Mass spectrometry and data analysis
We extracted crude membranes from wild type (CBS138), Fks1-overexpressing (KH238), YFP-Fks1 (IGCg1), Δfen1 mutant (MVKCg9), and CSF-treated MVKCg9 cells for mass spectrometry analysis. CBS138 served as the control for the other three strains included in the study. To assess changes in protein abundance following CSF treatment, biological triplicates were analyzed (n = 3).
We first ran the samples on an SDS-PAGE. Each gel band was subjected to reduction with 10 mM DTT for 30 min, followed by 60 °C alkylation with 20 mM iodoacetamide for 45 min at room temperature. The sample was kept in the dark and further digested with trypsin (sequencing grade, Thermo Fisher Scientific) and incubated overnight at 37 °C. The digested peptides were extracted twice with 5% formic acid, 60% acetonitrile and dried under vacuum.
For wild type (CBS138), Fks1-overexpressing (KH238), and YFP-Fks1 (IGCg1) cell strains, the resulting peptides were analyzed by LC-MS using Nano LC-MS/MS (Dionex Ultimate 3000 RLSCnano System, Thermo Fisher Scientific) interfaced with Eclipse (Thermo Fisher Scientific). Samples were loaded onto a fused silica trap column Acclaim PepMap 100, 75 μm × 2 cm (Thermo Fisher Scientific) and washed with 0.1% trifluoracetic acid for 5 min with a flow rate of 5 µl/min. The trap column was brought in-line with an analytical column (nanoEase MZ peptide BEH C18, 130 A, 1.7 μm, 75 μm × 250 mm, Waters) for LC-MS/MS. Peptides were fractionated with a flow rate of 300 nl/min using a multistep linear gradient (4–15% Buffer A for 30 min [Buffer A: 0.2% formic acid], then 15–25% Buffer B for 40 min [Buffer B: 0.16% formic acid, 80% acetonitrile], followed by 25–50% Buffer B for 44 min, and 50–90% B for 11 min. For the following run, 4% Buffer B was used for 5 min.
The DIA (Data Independent acquisition) workflow was used for analysis of eluted peptides. The MS scan was set to a resolution of 120,000, with a scan range of 400–1200, and the AGC set to 3E6. An 8 m/z window was used to sequentially isolate (AGC of 4E5 and ion time set to auto) and fragment ions in the C-trap with a relative collision energy of 30. The fragments were recorded with a resolution of 30,000. Raw data were analyzed using the predicted library of the Candida glabrata proteome provided on the Uniprot and the FASTA databases for library-free search using DIA NN 1.8.144 with recommended settings. The results were filtered for both PEP (an estimate of the posterior error probability for the precursor identification, based on scoring with neural networks) filter <0.01 and PG.Q (Protein Group Q Value) filter <0.01.

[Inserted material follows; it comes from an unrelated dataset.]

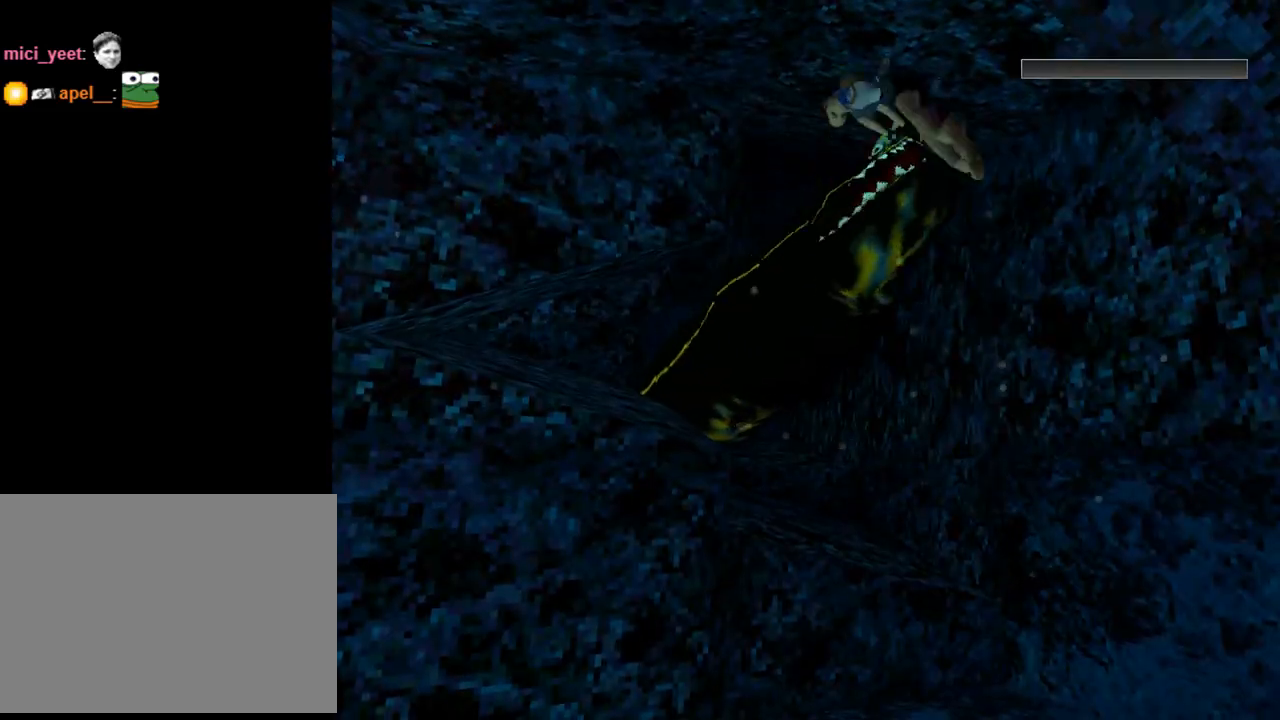
{"buttons": [], "left_stick": "center", "events": []}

To compile a list of only the most abundant fungal plasma membrane proteins present in our sample preparation, we used subcellular localization information available in the Uniprot Knowledgebase, the Candida Genome Database (CGD)45, and the Saccharomyces Genome Database (SGD)46. These protein candidates are either integral membrane proteins embedded in the cell membrane or associated with the plasma membrane at specific functional states. The multimeric state of the membrane protein candidates was determined by using experimentally derived structures of the protein of interest within the RCSB Protein Data Bank (PDB)47. For protein candidates with no oligomerization information, we considered them as monomers. To account for the protein length (i.e., number of amino acids) and the oligomeric state, we normalized the protein group MaxLFQ values of individual proteins to the molecular weight of their functional complex.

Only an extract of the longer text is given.